Daha önce de vurgulandığı gibi 6 Ağustos ve özellikle de 4 Kasım’da yürürlüğe girecek yaptırımlarla zaten zor durumda olan İran ekonomisi daha da kırılgan hale gelecek ve şimdilik marjinal kesimlerin başlattığı gösterilere orta sınıflar da katılabilecektir. Bu noktada yurt dışından yayın yapan Farsça kanalların açıkça gösterilere destek verdiği görülüyor. Diğer yandan yıllardır dile getirilen rejim muhaliflerinin dağınıklığının ve lider yokluğunun özellikle devrik Muhammed Rıza Şahın oğlu Rıza Pehlevi’nin ismi etrafında aşılmaya çalışıldığı görülüyor. Yine farklı ideolojilere sahip İranlıların özellikle ABD ve Avrupa’da çok sayıda siyasi parti ve oluşum kurdukları gözlemlenmektedir. Bu durum ülke dışında yaşayan muhaliflerin olayların gelişim sürecinden beklenti içinde olduklarına dair yorumlanabilir.

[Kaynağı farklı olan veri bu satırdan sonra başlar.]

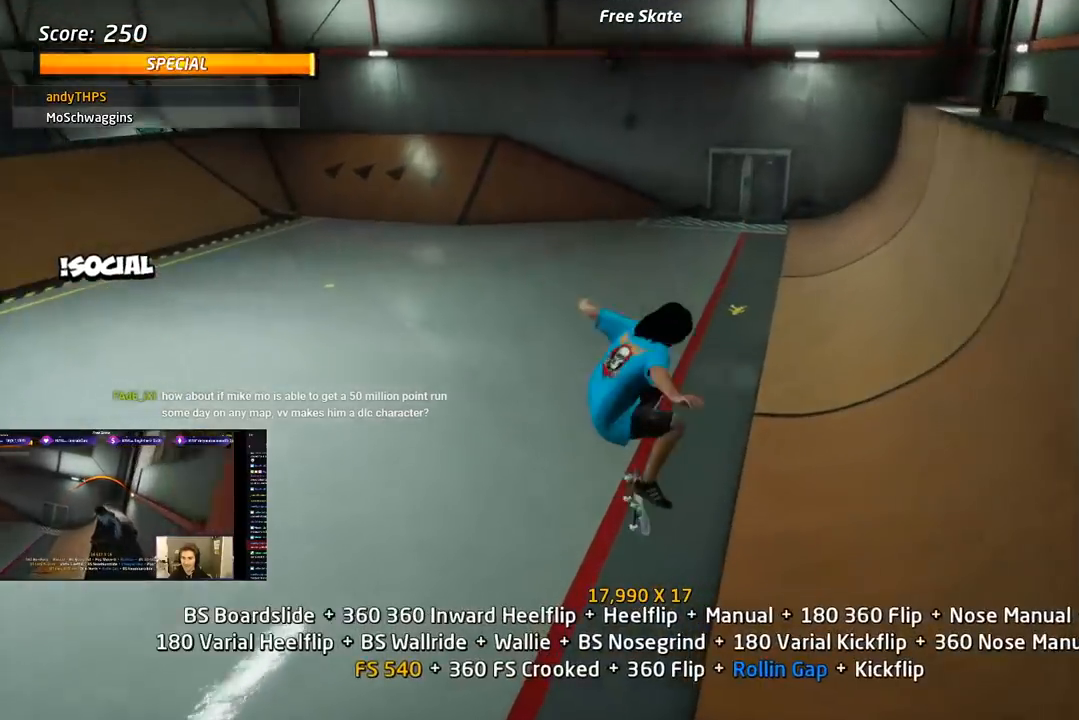
{"buttons": ["CROSS", "L1", "DPAD_UP"], "right_stick": "center", "events": [[100, "DPAD_LEFT", "down"], [133, "L1", "down"], [183, "CROSS", "up"], [183, "SQUARE", "down"], [300, "SQUARE", "up"], [350, "DPAD_LEFT", "up"], [350, "SQUARE", "down"], [383, "DPAD_UP", "up"], [483, "DPAD_UP", "down"], [500, "CROSS", "down"], [500, "SQUARE", "up"]]}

Ekonomik kırılganlığın ve yaptırım sürecinin ABD’nin lehine işlediği açıktır, bu durumda İran’ın uzlaşma yolları bulma hususunda fazla vakti olmadığı düşünülebilir. Nitekim Trump’ın her konuşmasında İran’dan taleplerini artırdığı dikkatlerden kaçmıyor. Seçildikten sonra nükleer anlaşmaya teknik itirazlarda bulunan Trump, ardından İran’ın bölgesel faaliyetlerini ve giderek artan bir şekilde rejimin meşruiyetini sorgulamaktadır. Nitekim dolar seviyesinin 12 bin seviyesini görmesinin ardından, kabul edilmeyeceğini bilmesine rağmen yaptığı ‘ön şartsız görüşmeye hazırım’ açıklaması aslında bu durumun altını çizmek içindi. İran’daki ekonomi bürokrasisinin üst kademelerinde yapılan değişiklikler ya da diğer ülkelerin siyasi destekleri Tahran’a bir ölçüde zaman kazandırsa da İran yönetiminin ABD ile ciddi ve kapsamlı bir uzlaşmaya gitmemesi halinde mevcut krizin tüm bölgeyi ilgilendirecek farklı bir aşamaya geçmesi kuvvetle muhtemel görünüyor.


Bu makale 6.8.2018 tarihinde Anadolu Ajansında yayımlanmıştır.